In the interim, we get to know Babli, a mechanic who supplements his income by fencing stolen automobiles with the help of his best friend, T2 (Amitosh Nagpal). Their profits fund the orphanage where they grew up and still reside as adults. The head of the orphanage, Masterji, knows that Babli and T2 are crooks, but he takes the money anyway, while expressing hopes that the younger boys will grow up to find legitimate jobs.

Babli meets a beautiful woman, Tara (Pallavi Sharda), who’s unimpressed with his sleazy come-ons. Spurred by the challenge, Babli pursues Tara, only to inadvertently steal her new Mercedes on Chandel’s behalf. Having hurt Tara, Babli finally discovers that other people are affected negatively by his actions.

From this point in the story, most movies would focus on Babli’s character development as he reforms his ways to impress the girl and right the wrongs he’s committed. Kashyap takes the opposite tactic. Babli is made into a hero, with everyone — including Tara — apologizing to him for having judged him too harshly and vowing to emulate his shameless ways.

This story turn just doesn’t work. Babli, through his self-centered carelessness, not only steals from Tara, he endangers the lives of everyone he cares about, including all the kids at the orphanage. Masterji, T2, and their friend, Bhura, are beaten and kidnapped because of Babli, yet no one is upset with him.

Kashyap tries to blame Babli’s flaws on classism. Tara is set up as an elitist who’s only interested in money and status and who looks down on a mechanic like Babli. First of all, why shouldn’t she be allowed to marry a peer who (like her) has a high-status job?
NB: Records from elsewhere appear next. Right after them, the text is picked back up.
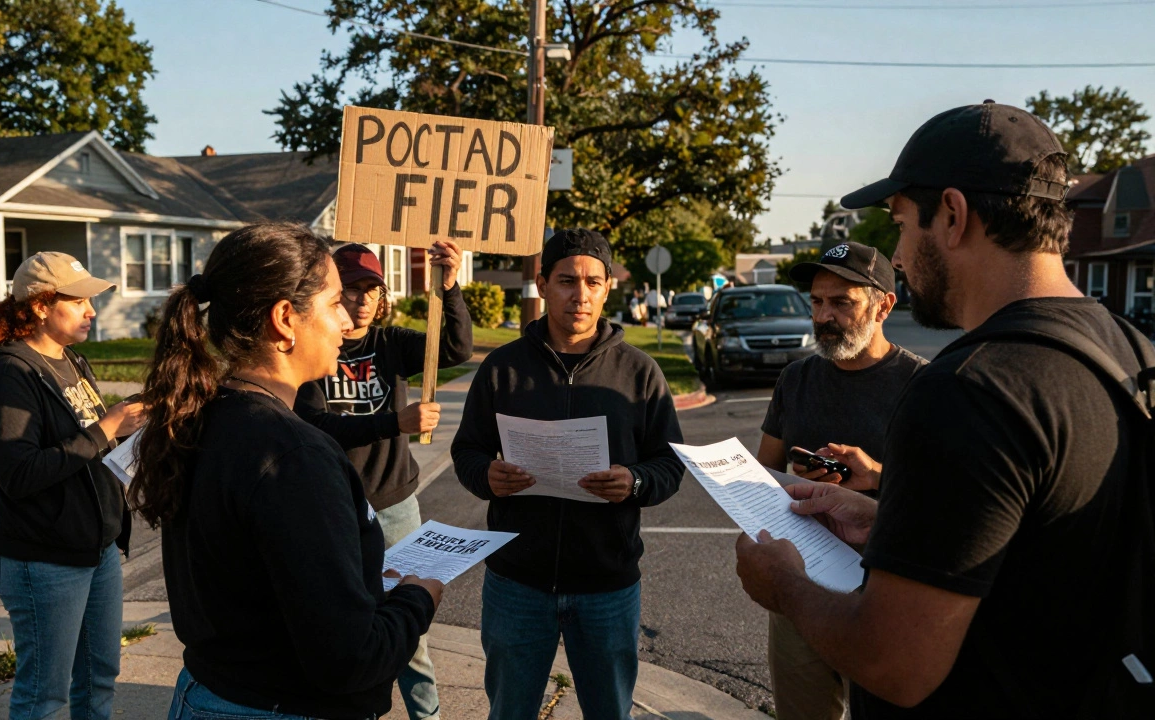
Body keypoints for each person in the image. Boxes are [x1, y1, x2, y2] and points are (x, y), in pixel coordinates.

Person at [734, 102, 1153, 718]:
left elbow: (892, 663)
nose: (899, 256)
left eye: (902, 225)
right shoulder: (1130, 352)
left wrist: (785, 587)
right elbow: (1043, 555)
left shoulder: (968, 389)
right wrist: (890, 517)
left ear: (953, 216)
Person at [128, 223, 442, 720]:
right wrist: (416, 598)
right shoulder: (293, 456)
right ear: (284, 319)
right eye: (335, 302)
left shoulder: (202, 415)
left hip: (212, 693)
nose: (346, 321)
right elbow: (349, 659)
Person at [451, 228, 686, 719]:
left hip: (608, 585)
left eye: (593, 282)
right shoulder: (502, 368)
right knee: (510, 711)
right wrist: (487, 476)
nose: (580, 295)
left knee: (609, 712)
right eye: (566, 281)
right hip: (517, 582)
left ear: (607, 288)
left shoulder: (640, 373)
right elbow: (467, 451)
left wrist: (635, 482)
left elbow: (670, 463)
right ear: (542, 285)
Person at [294, 240, 472, 720]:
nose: (364, 299)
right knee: (339, 623)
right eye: (352, 289)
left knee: (411, 631)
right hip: (334, 507)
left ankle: (426, 716)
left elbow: (455, 347)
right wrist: (394, 422)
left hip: (395, 507)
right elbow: (316, 424)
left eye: (372, 288)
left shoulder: (391, 344)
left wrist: (449, 287)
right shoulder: (313, 351)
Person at [0, 252, 145, 720]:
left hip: (96, 548)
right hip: (42, 558)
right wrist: (105, 429)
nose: (92, 310)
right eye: (80, 299)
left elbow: (87, 446)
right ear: (42, 306)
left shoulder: (71, 360)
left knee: (99, 677)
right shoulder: (11, 373)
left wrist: (128, 428)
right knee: (44, 696)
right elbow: (19, 474)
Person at [756, 241, 927, 720]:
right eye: (816, 302)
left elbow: (947, 502)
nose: (824, 316)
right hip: (802, 587)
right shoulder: (796, 379)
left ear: (884, 305)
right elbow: (763, 470)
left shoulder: (925, 386)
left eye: (842, 303)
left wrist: (875, 475)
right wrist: (792, 481)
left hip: (885, 593)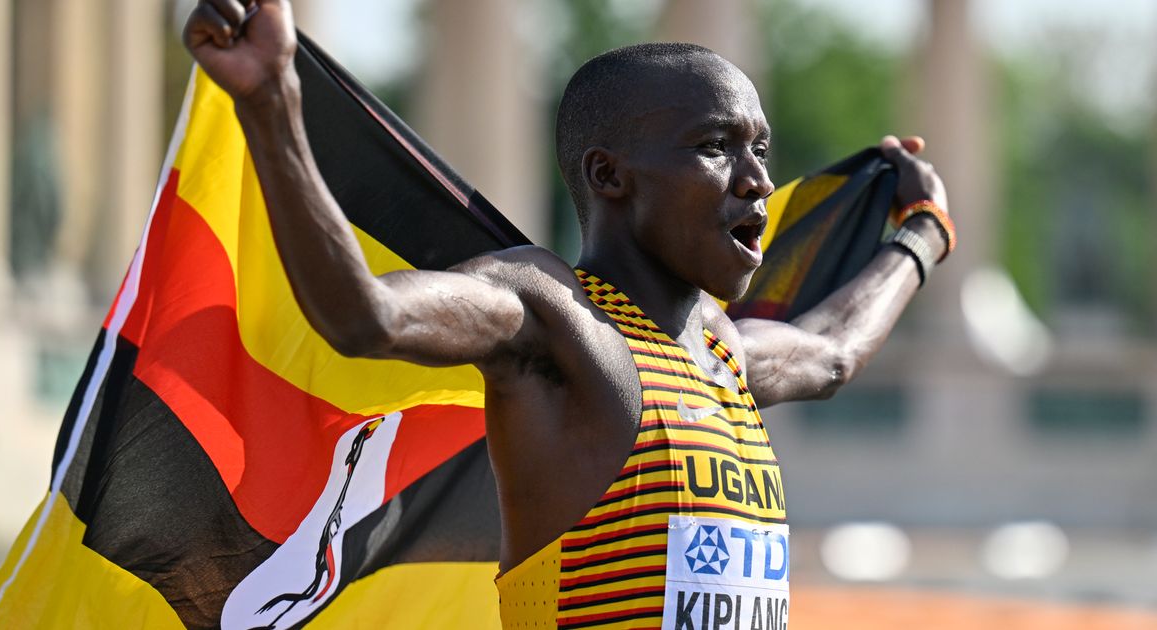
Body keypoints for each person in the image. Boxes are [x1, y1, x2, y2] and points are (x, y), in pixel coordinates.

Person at [184, 1, 953, 627]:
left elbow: (833, 350)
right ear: (609, 175)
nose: (756, 179)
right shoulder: (553, 317)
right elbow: (366, 316)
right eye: (716, 146)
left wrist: (923, 232)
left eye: (761, 148)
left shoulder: (726, 355)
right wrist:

Second, and more importantly: BABLI STOLE HER FRIGGING CAR!

Babli also claims that, because he’s an orphan, he had no one to teach him right from wrong. So, didn’t he pick up any sense of morality in school? And what the hell does Masterji teach the kids at the orphanage? “Here’s a roof over your heads and some food. Figure the rest out yourselves.”

Babli’s orphan status is used to shoehorn Ranbir’s real-life parents, Rishi Kapoor and Neetu Singh, into the movie as a pair of married police officers. As soon as they mention that they never had children, it’s obvious that Babli won’t be an orphan by movie’s end.

For what it’s worth, Ranbir is really darned charming. His charisma is the only thing that makes the movie watchable. Ranbir is at his best in scenes with Nagpal, as the friendship between Babli and T2 is the movie’s strongest relationship.

What I’ve always enjoyed about Ranbir is his ability to shine in a variety of roles, but Besharam may mark the start of Ranbir Kapoor: The Franchise. I fear that Ranbir has earned so much industry clout that he’ll be pigeonholed into “charming” roles, playing the role of Ranbir much in the way superstars like Salman Khan, Shahrukh Khan, and Akshay Kumar seem to play the same type of character in every movie. It’s a trap that can be avoided, but only if he’s careful.